What's it like to be a cat, or a fish, or any of these animals that can sit idly for significant portions of the day, just watching the world go by, content with stillness? When I watch an animal pass the day away like this, I think they're at one with the universe. They've got meditation on demand.

But humans are a special kind of animal. For the exception of an enlightened subset, humans cannot be still. The mind is always pushing them toward doing. Anything to keep the firehose from flailing. It flails when stillness sets in. Another word for stillness is boredom. Humans hate boredom. That's when the mind starts assembling thoughts, all manner of thoughts. It can really spin out of control.

But you're free to ignore it. That's what meditation is all about, right? I've never been able to pull it off. I'd rather just do something. Walking, writing, fishing, hiking, swimming, video games, whatever. Something active to quell the mind.

Although you are not your mind, it's so much easier to distract it by staying active because the mind has a lot of power over you and it's best to avoid confronting it head on. So I guess the pastimes I mentioned are a form of mind control although perhaps of the indirect sort.

But why is it so hard to just be still? Why is meditation so hard? Why doesn't the mind have an off switch? Here's an interesting challenge, spend an entire day doing absolutely nothing. No picking up your phone. Nothing. Sit in the same place all day with your head pointing in the same direction. What happens? I can guarantee that you won't be physically harmed, but such an activity is so outside the norm that you'd think it was fatal. It's probably one of the most agonizing things a human can think of doing. You're not in physical danger, there are no threats to your survival.

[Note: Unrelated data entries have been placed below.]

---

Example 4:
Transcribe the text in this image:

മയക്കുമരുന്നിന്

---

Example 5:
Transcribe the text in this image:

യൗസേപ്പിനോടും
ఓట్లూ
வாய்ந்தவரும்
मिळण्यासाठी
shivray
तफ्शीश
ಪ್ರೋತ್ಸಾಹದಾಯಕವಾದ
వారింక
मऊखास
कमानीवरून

So why is it so agonizing?

Millions of years of evolution made us this way.

Before modern times, isolation and stillness probably meant death, because it meant you'd been separated from your tribe or something. So perhaps this thing we call boredom is a vestigial survival mechanism. But now, isolation is not an existential threat in the strictest of terms. So why should it remain so agonizing? Theoretically it shouldn't. So theoretically, you should be able to just ignore your mind-hose and bask in the stillness. But it's hard. Your mind is constantly digging up old memories, working and theorizing, assembling scenarios, devising patterns. It won't shutup and be still.